Chianca relembra que as festas juninas são celebrações dedicadas aos santos padroeiros do ciclo junino: Santo Antônio, São João e São Pedro, festejados, respectivamente, nos dias 13, 24 e 29 de junho. É nesse contexto que se dá a estreia da quadrilha: “ela é exclusiva do São João. Depois os grupos a levam para os concursos locais, regionais e nacionais”, revela a professora. A ênfase na quadrilha não se deve ao acaso, pois ela é expressão que teve mais renovação e que tem mais penetração no Brasil, em quase todos os estados. Ao passo que a fogueira é fixa e acesa somente na noite de São João, a quadrilha é dinâmica e perdura a celebração.

Segundo a professora, a quadrilha sempre esteve ligada à exibição. Mesmo em sua origem, ou seja, a chegada no Brasil como contradança trazida pela corte imperial portuguesa dos palácios europeus, ela já possuía caráter de espetáculo: “por mais que seja espetáculo, ela é também diversão.
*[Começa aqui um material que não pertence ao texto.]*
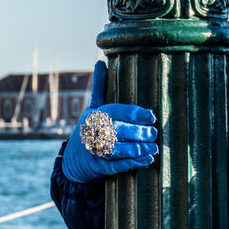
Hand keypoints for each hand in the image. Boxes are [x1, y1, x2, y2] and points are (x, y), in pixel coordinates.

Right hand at [61, 60, 158, 183]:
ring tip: (154, 147)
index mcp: (95, 115)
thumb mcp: (94, 107)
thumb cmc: (90, 127)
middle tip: (154, 133)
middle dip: (139, 133)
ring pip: (117, 149)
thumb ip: (100, 87)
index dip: (135, 114)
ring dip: (138, 149)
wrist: (74, 158)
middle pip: (118, 131)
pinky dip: (133, 163)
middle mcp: (92, 132)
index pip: (117, 112)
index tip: (151, 116)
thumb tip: (100, 62)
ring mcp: (94, 150)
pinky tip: (147, 159)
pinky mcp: (98, 166)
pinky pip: (117, 165)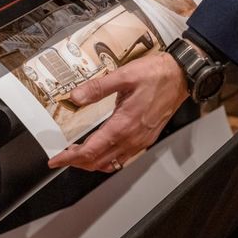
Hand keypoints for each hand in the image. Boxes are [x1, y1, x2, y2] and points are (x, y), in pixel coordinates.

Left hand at [47, 52, 187, 173]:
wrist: (181, 76)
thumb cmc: (156, 74)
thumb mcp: (124, 75)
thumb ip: (98, 88)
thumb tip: (76, 97)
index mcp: (123, 124)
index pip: (91, 150)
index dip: (70, 158)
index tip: (56, 159)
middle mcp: (132, 137)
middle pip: (98, 162)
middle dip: (77, 163)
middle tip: (63, 157)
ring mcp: (141, 140)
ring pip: (111, 163)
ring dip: (92, 163)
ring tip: (79, 156)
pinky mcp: (147, 138)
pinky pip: (124, 158)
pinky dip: (108, 160)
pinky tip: (103, 151)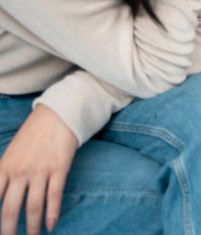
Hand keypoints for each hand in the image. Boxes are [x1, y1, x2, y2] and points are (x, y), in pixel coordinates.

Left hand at [0, 105, 77, 234]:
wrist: (59, 113)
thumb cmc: (34, 134)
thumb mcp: (11, 152)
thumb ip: (4, 174)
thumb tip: (2, 194)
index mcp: (4, 167)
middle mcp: (19, 171)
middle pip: (9, 209)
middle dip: (8, 230)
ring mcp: (40, 170)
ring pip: (33, 206)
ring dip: (31, 226)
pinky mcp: (59, 168)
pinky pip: (54, 195)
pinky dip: (52, 213)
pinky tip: (51, 225)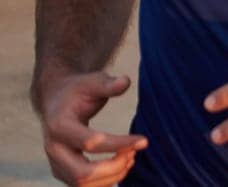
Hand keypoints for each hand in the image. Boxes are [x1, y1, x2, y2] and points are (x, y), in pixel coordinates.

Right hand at [37, 71, 145, 186]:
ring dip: (111, 176)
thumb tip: (126, 81)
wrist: (56, 100)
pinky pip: (83, 186)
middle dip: (114, 168)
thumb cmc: (78, 89)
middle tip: (134, 153)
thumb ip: (108, 84)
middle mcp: (54, 149)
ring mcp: (56, 163)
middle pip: (82, 173)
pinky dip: (104, 181)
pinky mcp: (62, 171)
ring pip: (82, 185)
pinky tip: (121, 165)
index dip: (120, 144)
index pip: (91, 143)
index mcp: (60, 126)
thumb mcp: (92, 81)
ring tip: (130, 158)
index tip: (144, 140)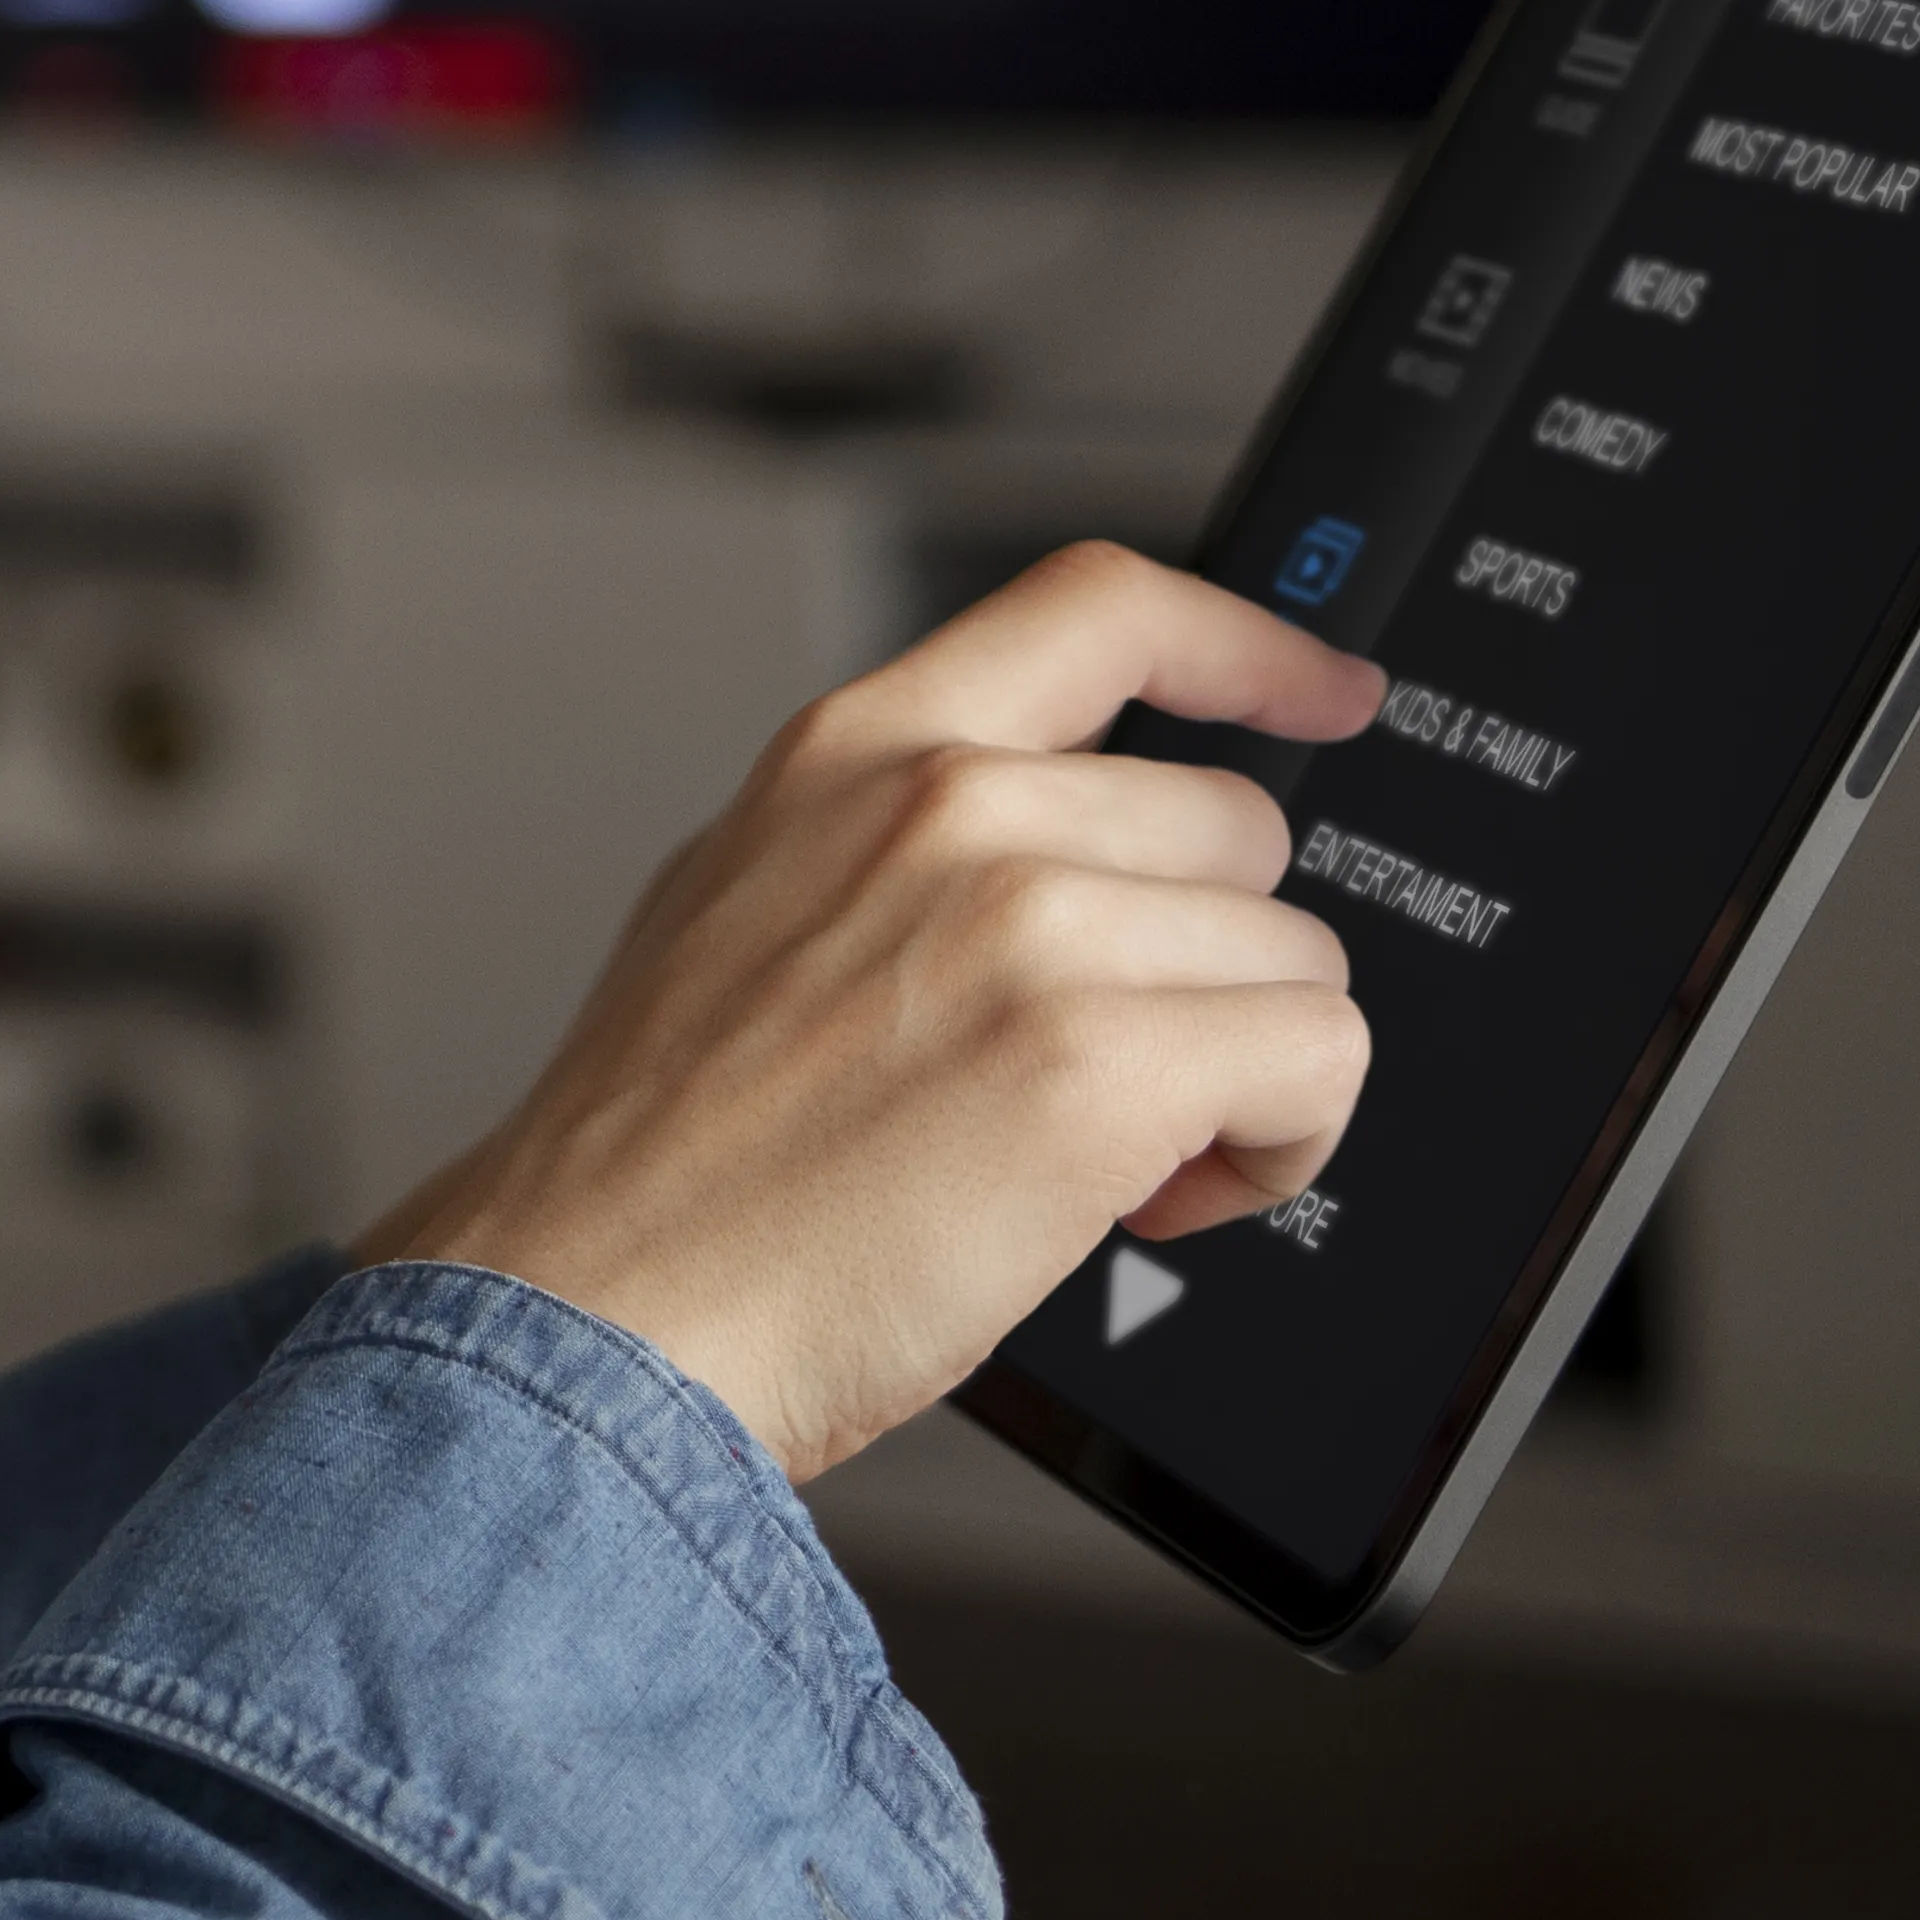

Quadrilhas não são desfiles, elas mexem e atuam dentro de um espaço circunscrito para isso: um quintal, uma rua, uma quadra. O que está acontecendo com relação à espetacularização é que as quadrilhas também se transformaram em um evento midiático”, afirma a estudiosa. Ela ressalta que a dança não corre o risco de assemelhar-se ao carnaval, como às vezes o senso comum pode pensar. A quadrilha tem seus motivos próprios, como por exemplo o casamento e a dança em pares: “no carnaval todo mundo dança separado, na festa junina se dança junto. A quadrilha é para casais, dançada por casais, a beata, por exemplo, é arrumada para dançar com o padre”, conta Chianca.

Há também as quadrilhas espontâneas, que ocorrem de maneira improvisada, sem organização prévia ou necessidade de público, e são bastante comuns. “Outras são ensaiadas diversas vezes e apresentadas em um momento e local previamente acertado, comportando   espectadores:  são as quadrilhas de espetáculo privativo, que ocorrem em escolas, locais de trabalho ou associações”.

Quadrilhas de paródia, quadrilhas caricatas, quadrilhas matutas, quadrilhas LGBTQIAPN+, espontâneas, espetaculares: quadrilhas contemporâneas. “Interessante na quadrilha é a capacidade que ela tem de se reinventar”, assevera a professora Luciana Chianca.

Liniane Haag Brum é doutora em teoria e crítica literária (Unicamp). Bolsista Mídia Ciência (Fapesp) pelo qual desenvolve o projeto de divulgação “Tempo e documento: Ugo Giorgetti em quatro médias-metragens”.